As I mentioned in a post on Always an Editor, doing this calendar journal helped me notice that I spend quite a lot of my time in rather serious pursuits, so I’m paying more attention to doing something fun or relaxing every day. The calendars themselves were a lot of fun to make and, apparently, they also make a fine place to rest.
I’m using my August calendar to remind me of one of the items on my list of things I’d like to be doing. I studied French for many years in school, and although I’ve never been truly fluent, I could understand it and make myself understood pretty well, and it was always one of my favorite subjects. (I am such a language dork that I actually love doing grammar exercises. Is that sad?) I'd really like to improve my French again; I'm determined to go to France one day, even if I'm 85 and tottering around with two canes by the time I get there. So this month I am reading something in French and recording one new-to-me word on my calendar journal every day.
I spent much of last weekend working on lined curtains for Child One’s room. I’ve had the fabric for ages (where ages = years), but for some reason I was hesitant to get going on them. I’m not sure why I was intimidated, considering I’ve made curtains lots of time and Child One is not one to demand perfection (or to even notice imperfection, for that matter). Part of the problem was not having a place to spread everything out, but now that that’s been solved, I’ve decided that I must get them done because I won’t settle down to any other sewing projects until I do. I’ll be too busy over the next two weekends to work on them, but given how long he’s been waiting, a couple of weeks more is nothing.
As usual, I’ve had some help,
although I’m sorry to report that there were some arguments over whose turn it was to guard the fabric.
I had hoped to spend a lot more time being creative this summer, but instead I’ve made major progress in my work and much-needed changes to how I run my business. It hasn’t been the lazy, freewheeling summer I’d hoped for, but the result is a much more manageable workload. If I stick to these changes, I won’t be working nights and weekends regularly and my stress level will drop, so in the long term I will get the creative time and energy I crave.
Carmi's thematic photographic theme this week is signs. I've posted another one on Always an Editor, along with links to the other sign photos I've posted in the past.
Of all the sign photos I have, this is one of my favorites. I keep a copy hanging above my desk to remind me--especially on those days when my life seems an endless cycle of laundry, driving, and editing other people's writing--that the steps I'm taking are leading somewhere and that the path is as important as the destination.
Last Saturday, just a few days after writing a post on my other blog about the sad fact that I rarely have reason to put my hair back in a ponytail anymore, I went to our organic produce market, as I do most weeks. On a whim, I bought an enormous amount of gorgeous local blueberries. When I got home, I put my hair back, dug the canning equipment out from the shed, got rid of all the dead spiders, washed off the five-inch layer of dust, and made blueberry apple jam.

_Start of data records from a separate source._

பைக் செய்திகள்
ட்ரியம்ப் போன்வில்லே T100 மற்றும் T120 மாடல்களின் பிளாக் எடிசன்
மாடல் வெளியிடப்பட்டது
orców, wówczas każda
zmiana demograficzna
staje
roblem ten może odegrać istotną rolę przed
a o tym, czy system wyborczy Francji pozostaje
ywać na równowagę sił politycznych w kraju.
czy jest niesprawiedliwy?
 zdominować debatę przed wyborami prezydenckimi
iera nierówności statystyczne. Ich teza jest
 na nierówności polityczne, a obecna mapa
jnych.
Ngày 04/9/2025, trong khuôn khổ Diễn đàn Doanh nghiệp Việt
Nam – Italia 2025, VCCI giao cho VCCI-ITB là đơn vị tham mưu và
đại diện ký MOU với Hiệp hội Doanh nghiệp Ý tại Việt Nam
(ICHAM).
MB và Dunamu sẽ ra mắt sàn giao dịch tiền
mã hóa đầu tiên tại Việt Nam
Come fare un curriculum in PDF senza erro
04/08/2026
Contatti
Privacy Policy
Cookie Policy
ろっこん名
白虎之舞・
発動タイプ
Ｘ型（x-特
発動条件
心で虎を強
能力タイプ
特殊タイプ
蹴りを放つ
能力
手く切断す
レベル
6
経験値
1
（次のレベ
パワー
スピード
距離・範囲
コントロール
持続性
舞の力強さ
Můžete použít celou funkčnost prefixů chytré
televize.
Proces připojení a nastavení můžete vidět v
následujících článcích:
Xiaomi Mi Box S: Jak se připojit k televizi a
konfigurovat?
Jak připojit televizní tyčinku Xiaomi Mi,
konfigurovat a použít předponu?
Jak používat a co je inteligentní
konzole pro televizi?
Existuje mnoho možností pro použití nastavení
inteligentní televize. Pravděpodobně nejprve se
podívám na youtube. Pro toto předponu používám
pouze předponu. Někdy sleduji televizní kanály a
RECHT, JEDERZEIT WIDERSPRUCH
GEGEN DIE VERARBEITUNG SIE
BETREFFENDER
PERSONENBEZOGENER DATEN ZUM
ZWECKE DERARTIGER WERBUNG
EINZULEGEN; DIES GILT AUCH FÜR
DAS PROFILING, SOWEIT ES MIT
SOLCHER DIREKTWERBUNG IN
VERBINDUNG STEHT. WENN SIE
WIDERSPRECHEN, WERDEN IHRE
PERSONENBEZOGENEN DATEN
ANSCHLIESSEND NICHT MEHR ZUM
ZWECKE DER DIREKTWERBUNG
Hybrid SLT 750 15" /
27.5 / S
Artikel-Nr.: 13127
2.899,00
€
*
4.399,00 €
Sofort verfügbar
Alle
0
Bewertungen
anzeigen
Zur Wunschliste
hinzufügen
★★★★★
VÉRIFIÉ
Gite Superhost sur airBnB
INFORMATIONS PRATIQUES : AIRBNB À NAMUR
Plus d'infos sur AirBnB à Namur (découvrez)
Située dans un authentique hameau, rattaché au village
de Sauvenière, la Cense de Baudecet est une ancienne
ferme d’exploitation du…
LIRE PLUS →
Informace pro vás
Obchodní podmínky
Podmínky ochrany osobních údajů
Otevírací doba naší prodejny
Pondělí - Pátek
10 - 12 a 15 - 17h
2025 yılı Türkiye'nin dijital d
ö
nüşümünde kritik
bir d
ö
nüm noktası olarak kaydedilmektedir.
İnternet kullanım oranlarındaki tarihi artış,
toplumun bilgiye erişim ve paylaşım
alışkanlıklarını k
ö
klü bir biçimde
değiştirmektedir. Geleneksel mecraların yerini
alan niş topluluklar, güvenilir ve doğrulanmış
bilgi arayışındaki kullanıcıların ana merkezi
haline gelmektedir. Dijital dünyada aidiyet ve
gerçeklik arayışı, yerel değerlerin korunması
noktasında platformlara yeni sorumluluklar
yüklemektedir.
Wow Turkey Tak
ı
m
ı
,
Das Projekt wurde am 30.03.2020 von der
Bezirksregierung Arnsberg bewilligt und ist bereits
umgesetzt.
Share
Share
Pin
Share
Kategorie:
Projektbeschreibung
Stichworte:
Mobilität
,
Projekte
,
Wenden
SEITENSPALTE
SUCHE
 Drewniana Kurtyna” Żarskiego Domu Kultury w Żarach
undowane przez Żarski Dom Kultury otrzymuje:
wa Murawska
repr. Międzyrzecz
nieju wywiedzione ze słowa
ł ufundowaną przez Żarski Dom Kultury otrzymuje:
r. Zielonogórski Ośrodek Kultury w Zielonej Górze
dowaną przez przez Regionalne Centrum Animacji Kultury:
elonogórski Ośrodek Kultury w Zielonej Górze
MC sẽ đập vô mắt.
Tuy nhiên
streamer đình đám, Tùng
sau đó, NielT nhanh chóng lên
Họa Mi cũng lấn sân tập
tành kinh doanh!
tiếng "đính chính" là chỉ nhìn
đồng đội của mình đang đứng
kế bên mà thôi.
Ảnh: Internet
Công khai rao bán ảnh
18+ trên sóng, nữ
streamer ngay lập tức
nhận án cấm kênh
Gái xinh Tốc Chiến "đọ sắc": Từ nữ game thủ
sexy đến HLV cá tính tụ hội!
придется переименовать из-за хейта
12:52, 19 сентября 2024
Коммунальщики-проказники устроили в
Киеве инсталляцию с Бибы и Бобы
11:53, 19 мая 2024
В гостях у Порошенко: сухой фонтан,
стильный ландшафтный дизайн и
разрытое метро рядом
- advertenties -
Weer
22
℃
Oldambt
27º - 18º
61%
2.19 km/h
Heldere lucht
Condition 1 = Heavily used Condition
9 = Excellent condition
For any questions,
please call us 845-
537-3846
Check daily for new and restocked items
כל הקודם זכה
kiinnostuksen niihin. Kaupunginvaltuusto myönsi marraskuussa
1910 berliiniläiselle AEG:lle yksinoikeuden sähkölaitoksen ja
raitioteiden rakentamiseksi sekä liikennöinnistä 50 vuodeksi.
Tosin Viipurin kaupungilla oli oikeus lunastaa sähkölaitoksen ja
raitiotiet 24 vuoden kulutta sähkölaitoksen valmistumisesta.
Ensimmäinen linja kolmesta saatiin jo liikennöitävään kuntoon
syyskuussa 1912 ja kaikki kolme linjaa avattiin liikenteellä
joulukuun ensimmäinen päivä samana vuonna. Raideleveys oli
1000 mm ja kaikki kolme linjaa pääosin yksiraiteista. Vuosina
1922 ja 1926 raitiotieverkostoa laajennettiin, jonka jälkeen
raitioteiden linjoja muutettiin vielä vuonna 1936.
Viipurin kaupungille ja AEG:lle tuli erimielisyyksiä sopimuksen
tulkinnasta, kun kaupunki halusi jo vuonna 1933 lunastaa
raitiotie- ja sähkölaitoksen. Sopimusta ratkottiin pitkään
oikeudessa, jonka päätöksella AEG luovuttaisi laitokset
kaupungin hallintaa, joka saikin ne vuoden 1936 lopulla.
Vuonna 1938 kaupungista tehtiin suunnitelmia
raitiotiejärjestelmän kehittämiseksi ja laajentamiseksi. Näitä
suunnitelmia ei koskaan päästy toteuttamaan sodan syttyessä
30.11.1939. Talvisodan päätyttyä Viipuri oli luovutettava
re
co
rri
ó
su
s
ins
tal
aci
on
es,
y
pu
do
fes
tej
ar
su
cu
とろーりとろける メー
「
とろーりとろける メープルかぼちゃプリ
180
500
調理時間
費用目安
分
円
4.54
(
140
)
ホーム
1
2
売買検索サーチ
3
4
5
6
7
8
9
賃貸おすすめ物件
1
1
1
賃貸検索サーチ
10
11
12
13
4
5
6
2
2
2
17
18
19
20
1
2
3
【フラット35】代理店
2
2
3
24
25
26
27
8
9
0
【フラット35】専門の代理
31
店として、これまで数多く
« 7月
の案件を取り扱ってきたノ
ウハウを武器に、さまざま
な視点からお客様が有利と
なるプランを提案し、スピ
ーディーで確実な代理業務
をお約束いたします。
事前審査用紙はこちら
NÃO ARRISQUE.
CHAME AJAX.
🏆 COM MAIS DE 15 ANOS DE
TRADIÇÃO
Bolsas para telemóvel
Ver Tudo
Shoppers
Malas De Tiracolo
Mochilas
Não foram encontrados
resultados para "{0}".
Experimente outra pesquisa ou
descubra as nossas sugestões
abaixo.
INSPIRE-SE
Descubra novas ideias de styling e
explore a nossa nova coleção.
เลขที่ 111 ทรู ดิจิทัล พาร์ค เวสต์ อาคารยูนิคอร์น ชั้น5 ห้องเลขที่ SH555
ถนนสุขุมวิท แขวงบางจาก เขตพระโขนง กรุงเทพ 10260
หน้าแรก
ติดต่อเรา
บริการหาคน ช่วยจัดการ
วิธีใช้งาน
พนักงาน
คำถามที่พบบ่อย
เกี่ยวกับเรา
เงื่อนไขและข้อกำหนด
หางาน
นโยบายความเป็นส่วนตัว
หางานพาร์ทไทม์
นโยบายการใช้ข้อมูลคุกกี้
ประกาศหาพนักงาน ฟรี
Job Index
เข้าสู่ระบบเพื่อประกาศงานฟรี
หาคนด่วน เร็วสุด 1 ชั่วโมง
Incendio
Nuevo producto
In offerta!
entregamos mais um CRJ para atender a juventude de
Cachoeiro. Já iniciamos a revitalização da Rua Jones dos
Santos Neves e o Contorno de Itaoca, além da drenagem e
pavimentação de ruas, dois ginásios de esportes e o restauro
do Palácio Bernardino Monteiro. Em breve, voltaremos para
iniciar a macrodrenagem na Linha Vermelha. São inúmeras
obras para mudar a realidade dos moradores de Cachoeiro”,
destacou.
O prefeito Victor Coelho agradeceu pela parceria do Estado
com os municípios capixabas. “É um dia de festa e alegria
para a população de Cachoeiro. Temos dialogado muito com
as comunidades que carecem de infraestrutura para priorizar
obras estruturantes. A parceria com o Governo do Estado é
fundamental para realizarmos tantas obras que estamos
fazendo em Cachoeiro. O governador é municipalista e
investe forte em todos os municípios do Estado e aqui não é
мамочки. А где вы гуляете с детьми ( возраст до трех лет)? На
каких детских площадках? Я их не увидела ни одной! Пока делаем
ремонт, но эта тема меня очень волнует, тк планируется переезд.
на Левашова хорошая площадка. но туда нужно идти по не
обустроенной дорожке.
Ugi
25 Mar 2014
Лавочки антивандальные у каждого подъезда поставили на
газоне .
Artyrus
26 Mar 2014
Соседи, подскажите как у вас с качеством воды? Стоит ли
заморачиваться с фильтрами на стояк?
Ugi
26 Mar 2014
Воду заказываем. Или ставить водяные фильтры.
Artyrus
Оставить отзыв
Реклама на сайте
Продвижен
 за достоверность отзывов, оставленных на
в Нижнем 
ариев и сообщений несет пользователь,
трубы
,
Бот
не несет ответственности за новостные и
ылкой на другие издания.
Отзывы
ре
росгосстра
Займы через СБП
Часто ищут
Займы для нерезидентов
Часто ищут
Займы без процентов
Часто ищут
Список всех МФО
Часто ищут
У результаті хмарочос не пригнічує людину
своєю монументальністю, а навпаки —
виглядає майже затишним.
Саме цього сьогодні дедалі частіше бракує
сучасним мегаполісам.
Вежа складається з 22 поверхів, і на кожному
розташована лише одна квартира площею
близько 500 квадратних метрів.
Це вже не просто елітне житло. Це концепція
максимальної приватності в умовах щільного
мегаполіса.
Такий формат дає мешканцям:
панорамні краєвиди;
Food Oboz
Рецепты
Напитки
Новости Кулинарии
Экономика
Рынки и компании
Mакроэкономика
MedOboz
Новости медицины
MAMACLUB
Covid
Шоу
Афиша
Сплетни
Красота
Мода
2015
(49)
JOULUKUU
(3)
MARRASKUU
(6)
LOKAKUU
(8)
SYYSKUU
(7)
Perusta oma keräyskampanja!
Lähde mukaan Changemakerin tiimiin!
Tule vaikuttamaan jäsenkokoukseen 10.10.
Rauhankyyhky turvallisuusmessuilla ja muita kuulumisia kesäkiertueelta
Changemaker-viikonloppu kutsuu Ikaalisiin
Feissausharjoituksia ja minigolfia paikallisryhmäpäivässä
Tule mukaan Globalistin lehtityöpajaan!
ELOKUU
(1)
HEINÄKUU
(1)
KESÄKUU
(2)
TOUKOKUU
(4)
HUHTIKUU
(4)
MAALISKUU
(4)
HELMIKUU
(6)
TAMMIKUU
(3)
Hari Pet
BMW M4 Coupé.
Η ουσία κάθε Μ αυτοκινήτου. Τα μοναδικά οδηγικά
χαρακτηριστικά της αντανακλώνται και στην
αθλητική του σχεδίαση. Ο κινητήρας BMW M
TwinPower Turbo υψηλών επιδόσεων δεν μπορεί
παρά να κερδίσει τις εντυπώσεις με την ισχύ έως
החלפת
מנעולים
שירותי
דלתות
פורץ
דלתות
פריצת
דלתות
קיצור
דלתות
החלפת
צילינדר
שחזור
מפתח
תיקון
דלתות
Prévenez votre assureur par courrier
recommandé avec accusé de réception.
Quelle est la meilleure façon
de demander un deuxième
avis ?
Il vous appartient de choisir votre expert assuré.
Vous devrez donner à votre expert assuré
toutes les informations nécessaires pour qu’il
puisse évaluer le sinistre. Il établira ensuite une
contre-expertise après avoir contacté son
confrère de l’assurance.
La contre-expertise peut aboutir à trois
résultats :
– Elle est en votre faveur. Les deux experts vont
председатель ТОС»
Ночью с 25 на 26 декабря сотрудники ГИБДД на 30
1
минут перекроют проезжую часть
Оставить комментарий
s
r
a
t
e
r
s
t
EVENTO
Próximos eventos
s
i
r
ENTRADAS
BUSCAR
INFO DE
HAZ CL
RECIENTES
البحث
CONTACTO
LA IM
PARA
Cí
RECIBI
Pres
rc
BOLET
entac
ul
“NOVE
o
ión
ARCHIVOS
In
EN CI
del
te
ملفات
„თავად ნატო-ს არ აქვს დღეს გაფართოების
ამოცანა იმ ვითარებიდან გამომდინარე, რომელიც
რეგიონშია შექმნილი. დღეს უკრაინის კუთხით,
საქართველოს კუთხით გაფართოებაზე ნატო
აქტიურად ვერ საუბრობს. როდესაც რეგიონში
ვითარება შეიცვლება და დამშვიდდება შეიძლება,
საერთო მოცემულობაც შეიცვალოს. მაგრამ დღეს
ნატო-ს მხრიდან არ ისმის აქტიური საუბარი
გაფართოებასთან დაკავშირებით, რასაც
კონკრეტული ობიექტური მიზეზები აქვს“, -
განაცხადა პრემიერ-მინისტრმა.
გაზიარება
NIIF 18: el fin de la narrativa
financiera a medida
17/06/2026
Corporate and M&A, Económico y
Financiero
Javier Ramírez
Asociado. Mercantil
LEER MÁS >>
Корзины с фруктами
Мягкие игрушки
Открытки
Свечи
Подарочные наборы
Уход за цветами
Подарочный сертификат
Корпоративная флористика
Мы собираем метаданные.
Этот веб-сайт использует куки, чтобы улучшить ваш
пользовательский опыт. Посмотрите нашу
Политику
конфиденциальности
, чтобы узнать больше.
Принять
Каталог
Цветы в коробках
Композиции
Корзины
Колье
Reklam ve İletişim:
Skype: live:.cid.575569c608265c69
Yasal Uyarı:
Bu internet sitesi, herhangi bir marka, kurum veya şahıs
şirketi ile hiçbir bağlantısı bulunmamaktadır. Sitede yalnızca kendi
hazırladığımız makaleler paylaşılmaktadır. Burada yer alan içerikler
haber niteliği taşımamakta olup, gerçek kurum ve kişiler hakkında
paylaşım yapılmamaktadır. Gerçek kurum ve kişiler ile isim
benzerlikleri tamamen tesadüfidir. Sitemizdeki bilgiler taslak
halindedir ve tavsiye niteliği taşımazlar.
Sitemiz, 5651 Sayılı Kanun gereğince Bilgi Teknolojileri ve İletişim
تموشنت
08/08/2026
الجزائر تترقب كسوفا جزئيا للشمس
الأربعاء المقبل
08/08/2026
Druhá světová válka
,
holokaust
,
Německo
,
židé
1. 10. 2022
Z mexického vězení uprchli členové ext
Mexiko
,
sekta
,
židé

I’d forgotten how much I love this: filling up the huge canning pot, chopping the fruit, watching the honey stream out of the measuring cup, taking the jars out of the boiling bath and setting them on towels, hearing them seal with a satisfying ping. All week long the jars have sat on my counter—it’s been raining and there hasn’t been enough natural light in the house to take pictures without the flash—and I keep picking them up, admiring their color.
I finally gave up on waiting for a brighter day. Embracing the weather, I rolled up my jeans and went outside barefoot—it is summer, after all—and took pictures with this poor sodden bouquet, which has been sitting in the rain all week. I have to say that taking clear photos while squatting and holding an umbrella in one hand (to protect the camera, not me—I was already soaked) was not so easy.
It’s a sign of how strange my kids know me to be that when I said to Child One, “I’m going outside to take pictures of jam in the rain,” he said, “Okay” without batting an eye. Just another one of those things Mom does.
Simple pleasures like this used to be part of just about every day for me. The smell of fabric under a hot iron, pausing in my knitting to look at the rows of even stitches, writing a letter to a friend (by hand!), eating cookies still warm from the oven, or kneading bread dough and feeling a connection to the millions of women who have spent countless hours doing the same thing—these things might seem boring to some, but they grounded me, slowed me down, and quieted my monkey mind.
My goal is that by the end of my Year of Living Differently, I will have once again built room in my everyday life for these simple pleasures.